→ **Task goal**: Copy out each line of the data below that contains the word "continues". Case counts.

→ **Entries**:
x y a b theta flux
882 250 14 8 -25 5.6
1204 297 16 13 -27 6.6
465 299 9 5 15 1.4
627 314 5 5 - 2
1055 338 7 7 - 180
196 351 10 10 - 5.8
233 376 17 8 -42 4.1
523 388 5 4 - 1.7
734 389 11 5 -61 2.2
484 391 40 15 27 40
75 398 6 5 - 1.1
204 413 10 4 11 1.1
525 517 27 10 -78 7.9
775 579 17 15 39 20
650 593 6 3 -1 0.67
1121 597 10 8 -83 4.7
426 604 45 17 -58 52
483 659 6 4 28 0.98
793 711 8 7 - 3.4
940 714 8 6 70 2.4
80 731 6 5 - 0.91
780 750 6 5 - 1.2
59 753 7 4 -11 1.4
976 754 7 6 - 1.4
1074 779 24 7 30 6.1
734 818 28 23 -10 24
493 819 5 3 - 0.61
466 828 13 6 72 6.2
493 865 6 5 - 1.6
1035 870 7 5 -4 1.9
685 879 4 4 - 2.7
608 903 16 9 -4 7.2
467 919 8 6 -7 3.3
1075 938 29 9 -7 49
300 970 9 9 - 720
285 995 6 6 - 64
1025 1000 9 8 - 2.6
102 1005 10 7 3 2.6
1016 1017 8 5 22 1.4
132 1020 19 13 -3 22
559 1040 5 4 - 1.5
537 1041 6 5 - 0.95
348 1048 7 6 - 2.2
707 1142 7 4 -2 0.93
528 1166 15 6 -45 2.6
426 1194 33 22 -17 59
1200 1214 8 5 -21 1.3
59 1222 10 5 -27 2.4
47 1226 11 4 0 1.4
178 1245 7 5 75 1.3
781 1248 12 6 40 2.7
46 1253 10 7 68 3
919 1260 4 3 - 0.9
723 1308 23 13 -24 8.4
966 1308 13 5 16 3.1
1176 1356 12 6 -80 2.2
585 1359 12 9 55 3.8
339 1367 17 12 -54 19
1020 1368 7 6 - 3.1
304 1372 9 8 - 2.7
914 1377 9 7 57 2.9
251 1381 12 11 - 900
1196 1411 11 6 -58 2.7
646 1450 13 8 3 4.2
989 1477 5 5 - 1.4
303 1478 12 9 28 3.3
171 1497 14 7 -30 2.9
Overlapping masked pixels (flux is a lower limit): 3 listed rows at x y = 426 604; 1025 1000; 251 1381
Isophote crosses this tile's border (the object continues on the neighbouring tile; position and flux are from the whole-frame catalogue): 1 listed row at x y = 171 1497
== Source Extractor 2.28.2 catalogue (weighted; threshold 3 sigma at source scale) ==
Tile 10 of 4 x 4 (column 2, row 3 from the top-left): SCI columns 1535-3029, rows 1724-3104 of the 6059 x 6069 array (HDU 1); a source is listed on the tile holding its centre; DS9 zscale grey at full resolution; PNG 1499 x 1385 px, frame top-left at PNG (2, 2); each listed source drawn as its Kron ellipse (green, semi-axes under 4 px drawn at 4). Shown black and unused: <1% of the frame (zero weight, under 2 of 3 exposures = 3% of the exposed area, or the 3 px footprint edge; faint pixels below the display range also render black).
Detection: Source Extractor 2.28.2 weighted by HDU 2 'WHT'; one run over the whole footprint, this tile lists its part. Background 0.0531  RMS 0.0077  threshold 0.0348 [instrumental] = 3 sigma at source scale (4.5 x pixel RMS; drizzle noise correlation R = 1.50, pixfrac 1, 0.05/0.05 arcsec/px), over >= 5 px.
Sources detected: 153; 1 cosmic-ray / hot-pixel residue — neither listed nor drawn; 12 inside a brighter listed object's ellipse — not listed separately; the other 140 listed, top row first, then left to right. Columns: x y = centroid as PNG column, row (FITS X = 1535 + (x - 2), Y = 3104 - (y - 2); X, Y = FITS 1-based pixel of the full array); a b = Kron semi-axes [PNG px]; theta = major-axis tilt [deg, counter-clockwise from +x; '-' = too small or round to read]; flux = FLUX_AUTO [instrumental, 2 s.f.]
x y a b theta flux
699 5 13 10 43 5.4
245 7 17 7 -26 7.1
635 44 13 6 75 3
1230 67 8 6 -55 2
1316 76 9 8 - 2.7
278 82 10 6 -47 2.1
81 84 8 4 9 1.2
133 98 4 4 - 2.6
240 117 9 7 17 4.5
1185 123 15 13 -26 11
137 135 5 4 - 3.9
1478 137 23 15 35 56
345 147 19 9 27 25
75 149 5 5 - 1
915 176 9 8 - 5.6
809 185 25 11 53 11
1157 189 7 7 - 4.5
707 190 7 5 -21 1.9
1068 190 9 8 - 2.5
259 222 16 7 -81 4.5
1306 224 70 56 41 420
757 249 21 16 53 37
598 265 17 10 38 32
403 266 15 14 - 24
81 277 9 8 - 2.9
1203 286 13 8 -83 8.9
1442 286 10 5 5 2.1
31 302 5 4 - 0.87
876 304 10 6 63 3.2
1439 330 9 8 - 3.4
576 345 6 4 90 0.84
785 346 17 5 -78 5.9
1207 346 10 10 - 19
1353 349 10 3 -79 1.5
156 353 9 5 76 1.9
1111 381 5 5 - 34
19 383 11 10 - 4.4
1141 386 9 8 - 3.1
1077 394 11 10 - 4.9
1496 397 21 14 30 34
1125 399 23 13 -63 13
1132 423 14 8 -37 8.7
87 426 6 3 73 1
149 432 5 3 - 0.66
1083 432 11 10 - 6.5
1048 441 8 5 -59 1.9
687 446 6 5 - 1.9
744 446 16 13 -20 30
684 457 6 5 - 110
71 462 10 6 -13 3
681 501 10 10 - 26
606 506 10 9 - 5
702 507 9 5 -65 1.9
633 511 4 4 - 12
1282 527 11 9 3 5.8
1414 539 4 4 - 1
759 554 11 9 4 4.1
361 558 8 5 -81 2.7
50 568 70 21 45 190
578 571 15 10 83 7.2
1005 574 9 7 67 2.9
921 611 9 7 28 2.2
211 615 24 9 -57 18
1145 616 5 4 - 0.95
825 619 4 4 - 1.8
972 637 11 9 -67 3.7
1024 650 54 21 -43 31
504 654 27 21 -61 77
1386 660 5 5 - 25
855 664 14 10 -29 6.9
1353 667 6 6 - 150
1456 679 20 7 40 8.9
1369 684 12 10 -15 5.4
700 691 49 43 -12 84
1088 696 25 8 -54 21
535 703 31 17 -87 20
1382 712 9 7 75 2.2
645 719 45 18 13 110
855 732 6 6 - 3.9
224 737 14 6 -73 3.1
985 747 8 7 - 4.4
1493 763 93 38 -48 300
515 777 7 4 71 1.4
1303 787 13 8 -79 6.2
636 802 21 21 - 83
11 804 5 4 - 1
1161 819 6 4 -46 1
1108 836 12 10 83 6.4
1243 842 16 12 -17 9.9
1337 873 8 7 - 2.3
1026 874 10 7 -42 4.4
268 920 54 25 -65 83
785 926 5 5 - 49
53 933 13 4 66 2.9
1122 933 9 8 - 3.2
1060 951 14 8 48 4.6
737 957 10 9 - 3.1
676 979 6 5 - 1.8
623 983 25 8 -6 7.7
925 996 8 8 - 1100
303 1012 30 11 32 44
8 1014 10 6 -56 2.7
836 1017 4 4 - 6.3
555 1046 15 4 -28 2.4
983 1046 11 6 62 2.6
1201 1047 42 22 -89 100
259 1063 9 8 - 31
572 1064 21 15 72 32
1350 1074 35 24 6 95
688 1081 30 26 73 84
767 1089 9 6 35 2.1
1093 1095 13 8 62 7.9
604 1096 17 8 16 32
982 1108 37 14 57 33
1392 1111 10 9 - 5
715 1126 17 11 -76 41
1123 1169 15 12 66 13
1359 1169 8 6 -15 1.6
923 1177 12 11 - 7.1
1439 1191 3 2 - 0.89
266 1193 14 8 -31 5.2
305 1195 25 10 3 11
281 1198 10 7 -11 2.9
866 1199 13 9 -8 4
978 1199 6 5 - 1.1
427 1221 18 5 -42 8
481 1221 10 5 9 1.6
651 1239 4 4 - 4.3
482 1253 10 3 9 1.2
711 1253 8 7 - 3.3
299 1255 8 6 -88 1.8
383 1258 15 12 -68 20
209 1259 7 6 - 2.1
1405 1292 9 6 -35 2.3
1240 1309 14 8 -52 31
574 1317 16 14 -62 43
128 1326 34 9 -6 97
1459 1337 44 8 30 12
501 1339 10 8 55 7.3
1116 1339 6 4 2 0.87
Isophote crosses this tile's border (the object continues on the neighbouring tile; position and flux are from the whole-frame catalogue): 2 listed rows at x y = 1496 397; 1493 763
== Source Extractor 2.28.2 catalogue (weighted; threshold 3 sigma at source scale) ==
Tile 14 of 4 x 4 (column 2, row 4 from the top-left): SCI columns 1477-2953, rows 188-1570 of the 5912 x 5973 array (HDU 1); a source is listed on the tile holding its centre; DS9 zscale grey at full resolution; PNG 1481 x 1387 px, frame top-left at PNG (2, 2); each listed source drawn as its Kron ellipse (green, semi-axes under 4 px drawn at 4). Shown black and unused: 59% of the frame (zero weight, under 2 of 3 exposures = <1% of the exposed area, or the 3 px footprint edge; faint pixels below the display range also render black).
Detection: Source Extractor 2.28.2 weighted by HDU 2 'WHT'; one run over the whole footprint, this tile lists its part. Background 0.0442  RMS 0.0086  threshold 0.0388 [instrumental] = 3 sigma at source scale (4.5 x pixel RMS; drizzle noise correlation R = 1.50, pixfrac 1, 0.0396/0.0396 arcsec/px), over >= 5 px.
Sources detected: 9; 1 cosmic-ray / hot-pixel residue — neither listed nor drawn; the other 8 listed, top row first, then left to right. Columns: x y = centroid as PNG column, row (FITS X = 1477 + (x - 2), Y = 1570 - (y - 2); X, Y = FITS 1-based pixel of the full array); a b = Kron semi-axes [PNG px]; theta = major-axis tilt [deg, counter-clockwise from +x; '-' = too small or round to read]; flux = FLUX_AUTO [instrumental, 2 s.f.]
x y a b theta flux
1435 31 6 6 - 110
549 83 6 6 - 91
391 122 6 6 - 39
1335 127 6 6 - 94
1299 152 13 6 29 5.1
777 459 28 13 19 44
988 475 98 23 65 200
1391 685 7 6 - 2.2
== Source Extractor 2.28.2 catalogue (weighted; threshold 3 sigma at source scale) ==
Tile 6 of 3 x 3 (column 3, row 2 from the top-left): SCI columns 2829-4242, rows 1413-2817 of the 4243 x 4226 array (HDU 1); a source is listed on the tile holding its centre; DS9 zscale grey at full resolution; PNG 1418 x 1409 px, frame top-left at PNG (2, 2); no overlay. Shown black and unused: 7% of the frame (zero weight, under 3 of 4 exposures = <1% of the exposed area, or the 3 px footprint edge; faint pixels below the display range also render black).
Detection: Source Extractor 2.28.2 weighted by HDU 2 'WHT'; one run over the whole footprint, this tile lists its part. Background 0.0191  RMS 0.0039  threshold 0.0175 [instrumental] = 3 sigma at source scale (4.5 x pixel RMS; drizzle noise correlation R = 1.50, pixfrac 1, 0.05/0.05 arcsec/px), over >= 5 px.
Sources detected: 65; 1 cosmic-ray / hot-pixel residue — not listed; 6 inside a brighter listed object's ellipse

→ **Final answer**:
Isophote crosses this tile's border (the object continues on the neighbouring tile; position and flux are from the whole-frame catalogue): 1 listed row at x y = 171 1497
Isophote crosses this tile's border (the object continues on the neighbouring tile; position and flux are from the whole-frame catalogue): 2 listed rows at x y = 1496 397; 1493 763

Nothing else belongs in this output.